== Dataset content
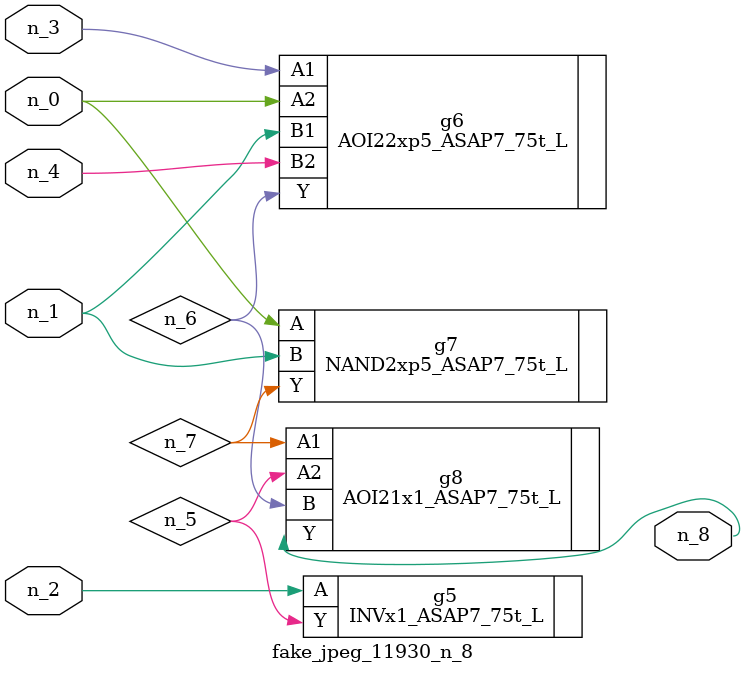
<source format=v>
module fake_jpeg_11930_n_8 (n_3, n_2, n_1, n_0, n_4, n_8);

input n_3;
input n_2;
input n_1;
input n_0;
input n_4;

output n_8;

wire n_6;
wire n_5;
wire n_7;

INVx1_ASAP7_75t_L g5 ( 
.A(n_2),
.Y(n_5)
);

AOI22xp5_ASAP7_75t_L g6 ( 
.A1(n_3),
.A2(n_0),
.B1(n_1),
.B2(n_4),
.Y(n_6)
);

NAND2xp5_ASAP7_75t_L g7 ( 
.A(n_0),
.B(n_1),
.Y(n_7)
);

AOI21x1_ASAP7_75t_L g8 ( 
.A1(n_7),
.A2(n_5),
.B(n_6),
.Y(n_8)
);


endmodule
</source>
====
> Try it: Transcribe the entries word for word, without their pictures.

> Response for this exercise:
<source format=v>
module fake_jpeg_11930_n_8 (n_3, n_2, n_1, n_0, n_4, n_8);

input n_3;
input n_2;
input n_1;
input n_0;
input n_4;

output n_8;

wire n_6;
wire n_5;
wire n_7;

INVx1_ASAP7_75t_L g5 ( 
.A(n_2),
.Y(n_5)
);

AOI22xp5_ASAP7_75t_L g6 ( 
.A1(n_3),
.A2(n_0),
.B1(n_1),
.B2(n_4),
.Y(n_6)
);

NAND2xp5_ASAP7_75t_L g7 ( 
.A(n_0),
.B(n_1),
.Y(n_7)
);

AOI21x1_ASAP7_75t_L g8 ( 
.A1(n_7),
.A2(n_5),
.B(n_6),
.Y(n_8)
);


endmodule
</source>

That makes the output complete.